GOAL OF THE EXERCISE: Print every one of the lines below word for word, omitting the pictures.

---- RECORDED INFORMATION

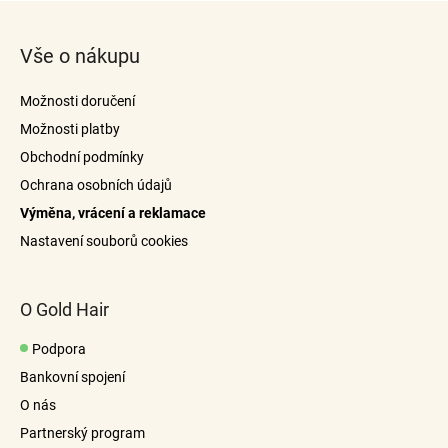
Z
á
Vše o nákupu
p
a
Možnosti doručení
t
Možnosti platby
í
Obchodní podmínky
Ochrana osobních údajů
Výměna, vrácení a reklamace
Nastavení souborů cookies
O Gold Hair
Podpora
Bankovní spojení
O nás
Partnerský program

--------

RESPONSE TO THIS TASK:
Z
á
Vše o nákupu
p
a
Možnosti doručení
t
Možnosti platby
í
Obchodní podmínky
Ochrana osobních údajů
Výměna, vrácení a reklamace
Nastavení souborů cookies
O Gold Hair
Podpora
Bankovní spojení
O nás
Partnerský program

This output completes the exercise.